Für alle bestehenden und laufenden Verträge gilt laut Auskunft der Bundesarchitektenkammer (BAK):  Wurde ein konkret beziffertes oder bezifferbares Honorar vereinbart (zum Beispiel Festpreis oder Stundensatz), das unterhalb der HOAI-Mindestsätze liegt, lässt sich ein HOAI-konformes Honorar voraussichtlich nicht mehr einklagen. Gleiches dürfte für den Fall einer Höchstsatzüberschreitung gelten, auf die sich ein Auftraggeber beruft.

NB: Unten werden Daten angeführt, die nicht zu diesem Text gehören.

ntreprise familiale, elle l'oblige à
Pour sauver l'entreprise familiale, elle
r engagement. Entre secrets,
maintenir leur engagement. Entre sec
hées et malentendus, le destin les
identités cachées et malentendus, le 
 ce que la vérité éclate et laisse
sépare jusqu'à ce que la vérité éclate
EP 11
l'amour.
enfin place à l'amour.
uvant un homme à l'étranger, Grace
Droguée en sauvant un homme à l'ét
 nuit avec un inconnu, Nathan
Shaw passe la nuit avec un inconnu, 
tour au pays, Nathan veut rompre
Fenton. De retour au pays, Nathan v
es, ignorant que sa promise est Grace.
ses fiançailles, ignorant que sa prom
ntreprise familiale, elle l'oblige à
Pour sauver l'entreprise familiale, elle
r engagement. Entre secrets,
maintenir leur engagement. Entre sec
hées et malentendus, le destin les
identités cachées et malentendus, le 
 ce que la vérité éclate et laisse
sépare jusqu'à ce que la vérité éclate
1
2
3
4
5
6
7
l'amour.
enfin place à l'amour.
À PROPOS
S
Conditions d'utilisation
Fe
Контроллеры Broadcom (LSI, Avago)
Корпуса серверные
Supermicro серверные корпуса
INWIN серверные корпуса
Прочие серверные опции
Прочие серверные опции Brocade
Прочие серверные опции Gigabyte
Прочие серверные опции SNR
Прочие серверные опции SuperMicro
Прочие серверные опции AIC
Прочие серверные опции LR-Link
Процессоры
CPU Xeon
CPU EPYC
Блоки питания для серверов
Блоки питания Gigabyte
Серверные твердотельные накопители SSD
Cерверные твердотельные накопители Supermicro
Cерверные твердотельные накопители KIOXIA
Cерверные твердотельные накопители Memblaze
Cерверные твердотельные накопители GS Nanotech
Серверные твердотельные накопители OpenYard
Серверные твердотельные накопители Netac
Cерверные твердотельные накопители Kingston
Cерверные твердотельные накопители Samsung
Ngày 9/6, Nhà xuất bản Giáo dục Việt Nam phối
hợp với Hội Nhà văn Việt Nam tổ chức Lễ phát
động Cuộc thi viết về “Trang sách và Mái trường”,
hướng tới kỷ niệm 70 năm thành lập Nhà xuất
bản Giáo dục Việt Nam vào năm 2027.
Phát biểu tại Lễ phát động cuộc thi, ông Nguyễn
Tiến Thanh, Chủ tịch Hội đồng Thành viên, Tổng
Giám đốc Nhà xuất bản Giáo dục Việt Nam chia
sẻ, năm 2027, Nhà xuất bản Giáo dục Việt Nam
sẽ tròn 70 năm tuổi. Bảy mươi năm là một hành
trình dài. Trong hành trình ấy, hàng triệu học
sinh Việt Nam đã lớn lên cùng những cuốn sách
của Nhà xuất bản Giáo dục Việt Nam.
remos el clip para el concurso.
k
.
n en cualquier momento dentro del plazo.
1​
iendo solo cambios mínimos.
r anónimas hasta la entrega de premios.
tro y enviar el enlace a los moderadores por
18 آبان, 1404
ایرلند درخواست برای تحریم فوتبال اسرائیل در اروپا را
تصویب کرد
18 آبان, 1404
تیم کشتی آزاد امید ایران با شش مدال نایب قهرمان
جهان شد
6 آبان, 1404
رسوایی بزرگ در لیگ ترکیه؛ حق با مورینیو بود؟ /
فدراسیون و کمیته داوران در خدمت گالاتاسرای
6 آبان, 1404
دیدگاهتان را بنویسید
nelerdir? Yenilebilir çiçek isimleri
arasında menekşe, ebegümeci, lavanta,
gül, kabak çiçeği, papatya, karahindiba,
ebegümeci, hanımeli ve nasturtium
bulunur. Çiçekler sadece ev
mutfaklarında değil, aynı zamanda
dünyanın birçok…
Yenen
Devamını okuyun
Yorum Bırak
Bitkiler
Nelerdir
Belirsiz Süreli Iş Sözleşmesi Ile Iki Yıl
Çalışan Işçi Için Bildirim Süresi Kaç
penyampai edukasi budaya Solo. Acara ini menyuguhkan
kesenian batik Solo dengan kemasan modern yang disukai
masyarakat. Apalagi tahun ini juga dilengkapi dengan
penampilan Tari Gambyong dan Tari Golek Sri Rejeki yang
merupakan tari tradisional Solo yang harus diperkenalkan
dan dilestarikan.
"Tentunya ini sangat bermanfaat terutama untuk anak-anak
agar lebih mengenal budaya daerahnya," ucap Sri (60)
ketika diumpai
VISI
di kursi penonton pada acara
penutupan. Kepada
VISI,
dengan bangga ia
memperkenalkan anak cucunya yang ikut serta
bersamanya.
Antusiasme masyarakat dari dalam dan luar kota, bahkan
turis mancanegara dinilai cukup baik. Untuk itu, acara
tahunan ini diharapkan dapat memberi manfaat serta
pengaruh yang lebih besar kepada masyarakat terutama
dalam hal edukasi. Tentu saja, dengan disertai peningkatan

„Schließen Sie frühzeitig schriftliche Verträge ab, in denen die Vergütungshöhe eindeutig geregelt ist“, empfiehlt die BAK auf ihrer Internetseite. „Hierbei können Sie auch weiterhin Bezug auf die HOAI nehmen, wobei Sie dann ausdrücklich festlegen sollten, ob die Mittel-, Höchst- oder Mindestsätze zugrunde gelegt werden.“

Bedauern und Pragmatismus auf Kammerseite

Die Bundesregierung sowie die Kammern und Verbände der Architekten und Ingenieure bedauern in ersten Stellungnahmen das Urteil. Gleichzeitig betonen sie, dass nun das Hauptziel sei, die HOAI wie bisher als Rechtsverordnung zu erhalten. Nach intensiven Gesprächen habe die Bundesregierung dies zugesichert, meldet etwa die BAK.

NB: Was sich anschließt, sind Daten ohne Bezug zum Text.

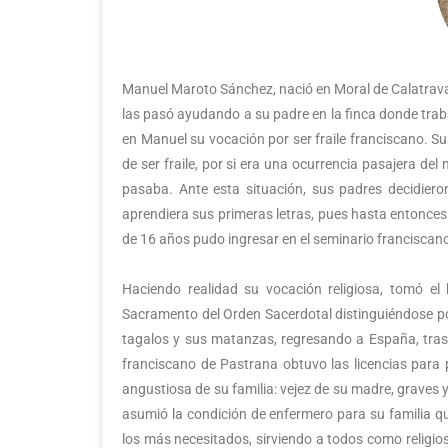
Manuel Maroto Sánchez, nació en Moral de Calatrava (
las pasó ayudando a su padre en la finca donde trab
en Manuel su vocación por ser fraile franciscano. Su
de ser fraile, por si era una ocurrencia pasajera 
pasaba. Ante esta situación, sus padres decidieron
aprendiera sus primeras letras, pues hasta entonces 
de 16 años pudo ingresar en el seminario franciscan
Haciendo realidad su vocación religiosa, tomó el 
Sacramento del Orden Sacerdotal distinguiéndose por
tagalos y sus matanzas, regresando a España, tras 
franciscano de Pastrana obtuvo las licencias para 
angustiosa de su familia: vejez de su madre, graves
asumió la condición de enfermero para su familia q
los más necesitados, sirviendo a todos como religios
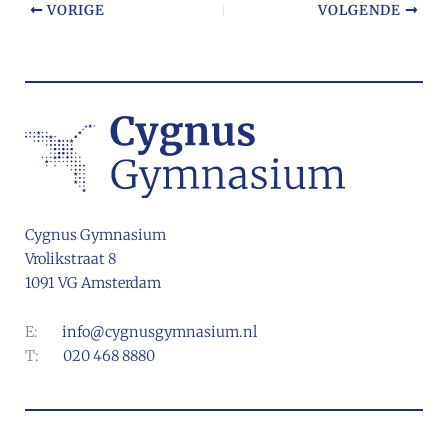
VORIGE
VOLGENDE
Cygnus Gymnasium
Vrolikstraat 8
1091 VG Amsterdam
E:
info@cygnusgymnasium.nl
T:
020 468 8880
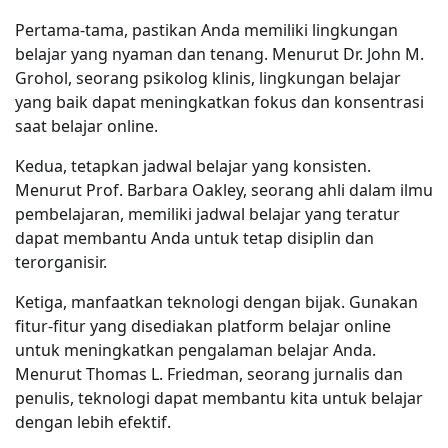
Pertama-tama, pastikan Anda memiliki lingkungan
belajar yang nyaman dan tenang. Menurut Dr. John M.
Grohol, seorang psikolog klinis, lingkungan belajar
yang baik dapat meningkatkan fokus dan konsentrasi
saat belajar online.
Kedua, tetapkan jadwal belajar yang konsisten.
Menurut Prof. Barbara Oakley, seorang ahli dalam ilmu
pembelajaran, memiliki jadwal belajar yang teratur
dapat membantu Anda untuk tetap disiplin dan
terorganisir.
Ketiga, manfaatkan teknologi dengan bijak. Gunakan
fitur-fitur yang disediakan platform belajar online
untuk meningkatkan pengalaman belajar Anda.
Menurut Thomas L. Friedman, seorang jurnalis dan
penulis, teknologi dapat membantu kita untuk belajar
dengan lebih efektif.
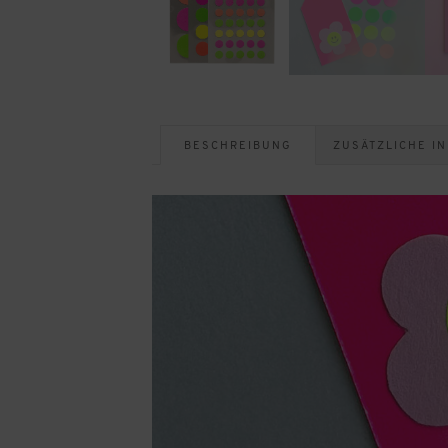
BESCHREIBUNG
ZUSÄTZLICHE I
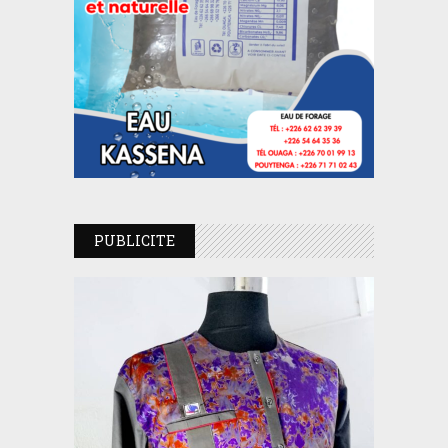
PUBLICITE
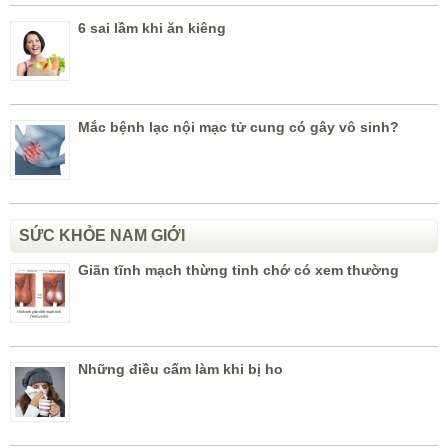
6 sai lầm khi ăn kiêng
Mắc bệnh lạc nội mạc tử cung có gây vô sinh?
SỨC KHỎE NAM GIỚI
Giãn tĩnh mạch thừng tinh chớ có xem thường
Những điều cấm làm khi bị ho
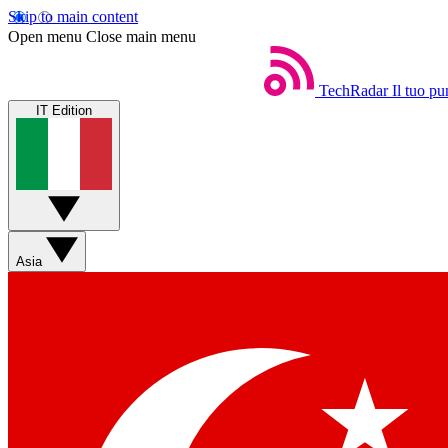
Skip to main content
Open menu
Close main menu
TechRadar
Il tuo pu
IT Edition
Asia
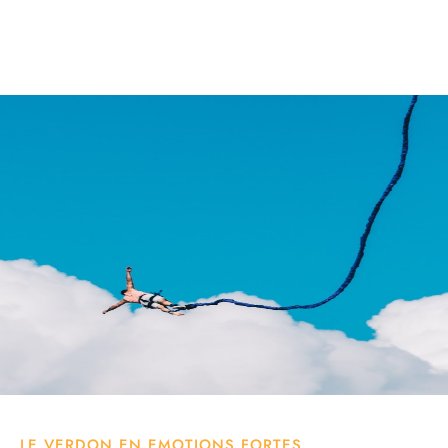
LE VERDON EN EMOTIONS FORTES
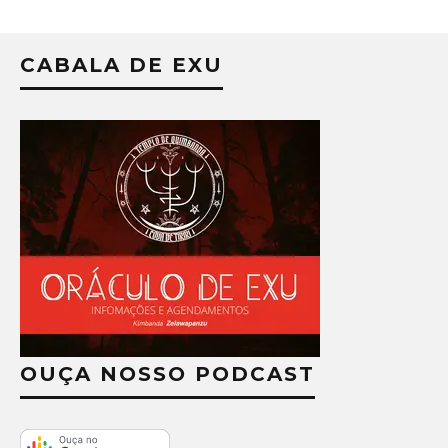
CABALA DE EXU
OUÇA NOSSO PODCAST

Als wesentliche Elemente einer modifizierten HOAI schlagen BAK und BingK vor, dass in Auftragsverhältnissen stets die Vermutung gelte, dass die Mittelsätze der HOAI vereinbart seien, sofern nicht ausdrücklich eine andere Vereinbarung getroffen wird. Im Falle anderer Vereinbarungen, müsse die Höhe der Vergütung nach Art und Umfang der Aufgabe sowie nach Leistung des Architekten angemessen sein.

Es bleibt spannend

Mit seinem Urteil beendet der EuGH ein jahrelanges Ringen zwischen EU-Kommission und Bundesregierung. Bereits 2009 war die HOAI aufgrund europarechtlicher Bedenken gegen den Widerstand der Kammern und Verbände reformiert worden. Vor dem Hintergrund ihrer neuen Binnenmarktstrategie hatte die EU-Kommission 2015 nationalen Sonderregelungen wie staatlichen Preisrechtsregelungen und engen Reglementierungen einzelner Berufszweige den Kampf angesagt und die Bundesregierung dazu aufgefordert, die aus ihrer Sicht unionsrechtswidrigen Mindest- und Höchstsätze HOAI an EU-Recht anzupassen. Nachdem die Bundesregierung der Aufforderung nicht nachgekommen war, leitete die EU-Kommission 2017 ein Vertragsverletzungsverfahren ein, das zur Klage vor dem EuGH führte.

Mit dem heutigen Urteil ist nun klar: Die Rechtsverbindlichkeit der Mindest- und Höchstsätze muss gelockert werden. Nun bleibt die spannende Frage, auf welche Nachfolgeregelung sich die Bundesregierung mit Brüssel einerseits sowie den Kammern und Verbänden andererseits einigen wird.